Source records:
---------------

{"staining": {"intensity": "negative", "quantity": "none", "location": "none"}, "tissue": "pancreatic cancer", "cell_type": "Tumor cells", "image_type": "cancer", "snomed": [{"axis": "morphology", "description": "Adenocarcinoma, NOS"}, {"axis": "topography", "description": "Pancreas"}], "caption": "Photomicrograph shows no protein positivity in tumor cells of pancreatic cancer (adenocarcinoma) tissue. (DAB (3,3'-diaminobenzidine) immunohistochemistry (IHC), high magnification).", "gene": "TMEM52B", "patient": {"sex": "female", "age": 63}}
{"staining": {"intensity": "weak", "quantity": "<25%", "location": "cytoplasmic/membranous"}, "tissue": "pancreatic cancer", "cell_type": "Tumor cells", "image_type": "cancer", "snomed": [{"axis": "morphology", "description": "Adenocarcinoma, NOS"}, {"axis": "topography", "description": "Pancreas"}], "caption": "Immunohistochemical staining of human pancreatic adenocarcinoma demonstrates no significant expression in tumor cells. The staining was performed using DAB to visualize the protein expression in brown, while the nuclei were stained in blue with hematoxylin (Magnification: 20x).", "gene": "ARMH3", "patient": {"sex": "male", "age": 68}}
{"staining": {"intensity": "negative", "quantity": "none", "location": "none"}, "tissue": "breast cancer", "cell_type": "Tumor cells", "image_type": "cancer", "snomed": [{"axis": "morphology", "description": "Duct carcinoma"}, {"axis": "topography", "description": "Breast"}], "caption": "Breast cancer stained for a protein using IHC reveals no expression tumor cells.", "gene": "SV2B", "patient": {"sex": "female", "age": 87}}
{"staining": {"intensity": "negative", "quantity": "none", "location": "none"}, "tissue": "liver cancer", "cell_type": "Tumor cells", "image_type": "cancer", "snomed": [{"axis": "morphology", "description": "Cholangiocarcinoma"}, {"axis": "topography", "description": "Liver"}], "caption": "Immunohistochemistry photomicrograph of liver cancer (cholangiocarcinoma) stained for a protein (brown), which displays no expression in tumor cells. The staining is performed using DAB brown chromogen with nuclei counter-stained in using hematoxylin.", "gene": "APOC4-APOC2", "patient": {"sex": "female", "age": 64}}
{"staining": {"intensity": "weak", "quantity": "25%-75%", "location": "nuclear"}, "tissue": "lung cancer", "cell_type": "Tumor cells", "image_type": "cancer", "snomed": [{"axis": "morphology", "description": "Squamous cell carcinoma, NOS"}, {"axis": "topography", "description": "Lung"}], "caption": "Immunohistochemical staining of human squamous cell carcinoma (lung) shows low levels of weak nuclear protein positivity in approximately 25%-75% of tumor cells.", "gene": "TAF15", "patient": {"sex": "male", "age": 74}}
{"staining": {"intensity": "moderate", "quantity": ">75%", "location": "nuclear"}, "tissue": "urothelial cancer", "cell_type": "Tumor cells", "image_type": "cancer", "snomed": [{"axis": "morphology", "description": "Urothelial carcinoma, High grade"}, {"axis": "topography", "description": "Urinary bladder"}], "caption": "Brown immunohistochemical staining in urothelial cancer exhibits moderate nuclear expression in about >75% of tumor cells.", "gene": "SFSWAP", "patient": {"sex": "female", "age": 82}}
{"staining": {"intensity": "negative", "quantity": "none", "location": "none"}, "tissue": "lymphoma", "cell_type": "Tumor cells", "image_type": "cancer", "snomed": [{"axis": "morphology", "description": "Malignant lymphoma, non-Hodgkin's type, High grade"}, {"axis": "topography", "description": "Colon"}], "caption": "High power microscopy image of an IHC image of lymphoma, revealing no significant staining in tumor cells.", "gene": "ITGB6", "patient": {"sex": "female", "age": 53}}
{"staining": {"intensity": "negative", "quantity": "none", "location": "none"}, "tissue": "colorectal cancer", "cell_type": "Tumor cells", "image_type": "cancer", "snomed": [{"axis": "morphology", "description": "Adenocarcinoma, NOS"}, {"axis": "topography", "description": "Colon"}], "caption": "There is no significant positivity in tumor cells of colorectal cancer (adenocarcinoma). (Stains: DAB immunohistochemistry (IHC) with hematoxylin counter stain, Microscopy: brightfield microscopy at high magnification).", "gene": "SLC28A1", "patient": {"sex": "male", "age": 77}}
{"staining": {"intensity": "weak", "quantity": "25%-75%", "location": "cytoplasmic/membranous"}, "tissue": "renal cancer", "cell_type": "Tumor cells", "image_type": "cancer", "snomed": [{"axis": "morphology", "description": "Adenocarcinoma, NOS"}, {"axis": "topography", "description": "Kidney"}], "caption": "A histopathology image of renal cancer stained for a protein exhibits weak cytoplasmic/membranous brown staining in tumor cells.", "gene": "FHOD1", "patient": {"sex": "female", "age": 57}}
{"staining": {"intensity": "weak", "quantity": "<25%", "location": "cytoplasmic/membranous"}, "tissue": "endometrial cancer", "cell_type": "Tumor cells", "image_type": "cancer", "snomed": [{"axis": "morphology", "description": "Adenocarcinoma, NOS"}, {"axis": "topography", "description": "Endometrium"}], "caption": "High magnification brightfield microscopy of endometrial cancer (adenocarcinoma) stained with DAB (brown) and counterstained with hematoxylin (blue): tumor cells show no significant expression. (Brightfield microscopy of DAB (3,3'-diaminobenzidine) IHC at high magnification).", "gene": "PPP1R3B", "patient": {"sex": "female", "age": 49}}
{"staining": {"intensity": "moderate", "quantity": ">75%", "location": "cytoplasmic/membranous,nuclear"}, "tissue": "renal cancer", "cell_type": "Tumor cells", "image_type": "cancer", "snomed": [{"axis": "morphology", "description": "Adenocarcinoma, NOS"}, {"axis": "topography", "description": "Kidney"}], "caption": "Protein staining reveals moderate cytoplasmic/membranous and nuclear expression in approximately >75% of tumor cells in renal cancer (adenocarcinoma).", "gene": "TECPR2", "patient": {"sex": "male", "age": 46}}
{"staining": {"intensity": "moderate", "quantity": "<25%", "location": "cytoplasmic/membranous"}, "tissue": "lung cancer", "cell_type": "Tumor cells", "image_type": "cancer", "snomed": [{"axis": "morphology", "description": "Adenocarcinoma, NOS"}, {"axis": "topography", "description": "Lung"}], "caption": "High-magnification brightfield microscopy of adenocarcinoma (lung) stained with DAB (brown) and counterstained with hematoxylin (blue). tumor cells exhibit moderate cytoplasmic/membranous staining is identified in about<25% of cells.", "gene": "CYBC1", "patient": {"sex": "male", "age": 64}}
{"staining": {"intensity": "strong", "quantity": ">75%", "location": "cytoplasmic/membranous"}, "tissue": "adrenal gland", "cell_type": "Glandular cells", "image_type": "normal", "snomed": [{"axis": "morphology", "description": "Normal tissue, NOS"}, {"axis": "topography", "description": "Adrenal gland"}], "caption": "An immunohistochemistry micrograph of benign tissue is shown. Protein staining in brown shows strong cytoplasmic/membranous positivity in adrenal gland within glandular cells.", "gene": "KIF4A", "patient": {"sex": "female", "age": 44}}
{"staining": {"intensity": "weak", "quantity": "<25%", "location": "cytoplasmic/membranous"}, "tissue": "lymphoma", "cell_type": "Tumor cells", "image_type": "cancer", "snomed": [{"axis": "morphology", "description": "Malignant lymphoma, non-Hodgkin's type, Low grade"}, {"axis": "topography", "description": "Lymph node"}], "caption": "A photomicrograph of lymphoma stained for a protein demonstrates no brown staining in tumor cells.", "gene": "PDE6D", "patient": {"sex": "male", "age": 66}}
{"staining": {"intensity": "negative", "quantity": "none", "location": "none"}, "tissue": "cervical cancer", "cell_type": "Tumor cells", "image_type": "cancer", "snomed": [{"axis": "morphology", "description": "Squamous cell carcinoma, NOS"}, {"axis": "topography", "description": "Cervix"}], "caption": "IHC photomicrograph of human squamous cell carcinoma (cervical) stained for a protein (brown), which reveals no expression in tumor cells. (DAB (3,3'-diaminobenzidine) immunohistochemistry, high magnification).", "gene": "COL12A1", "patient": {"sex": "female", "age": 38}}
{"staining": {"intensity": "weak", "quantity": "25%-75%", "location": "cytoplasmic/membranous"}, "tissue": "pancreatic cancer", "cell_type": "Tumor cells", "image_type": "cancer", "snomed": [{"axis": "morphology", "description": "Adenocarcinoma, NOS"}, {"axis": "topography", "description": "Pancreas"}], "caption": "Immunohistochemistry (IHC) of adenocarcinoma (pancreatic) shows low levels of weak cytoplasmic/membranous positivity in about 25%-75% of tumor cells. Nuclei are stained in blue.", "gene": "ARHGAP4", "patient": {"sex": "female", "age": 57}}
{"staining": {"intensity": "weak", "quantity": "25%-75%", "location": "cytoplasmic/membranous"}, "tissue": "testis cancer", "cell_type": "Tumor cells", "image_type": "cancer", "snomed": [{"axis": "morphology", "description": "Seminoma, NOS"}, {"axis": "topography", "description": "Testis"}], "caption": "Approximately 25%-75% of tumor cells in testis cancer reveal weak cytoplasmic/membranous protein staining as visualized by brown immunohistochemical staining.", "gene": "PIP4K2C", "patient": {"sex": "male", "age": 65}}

---------------

_Your task_
State how many lines of the entries contain the word "Hodgkin". Nothing besides the number belongs in the reply.

_Task answer_
2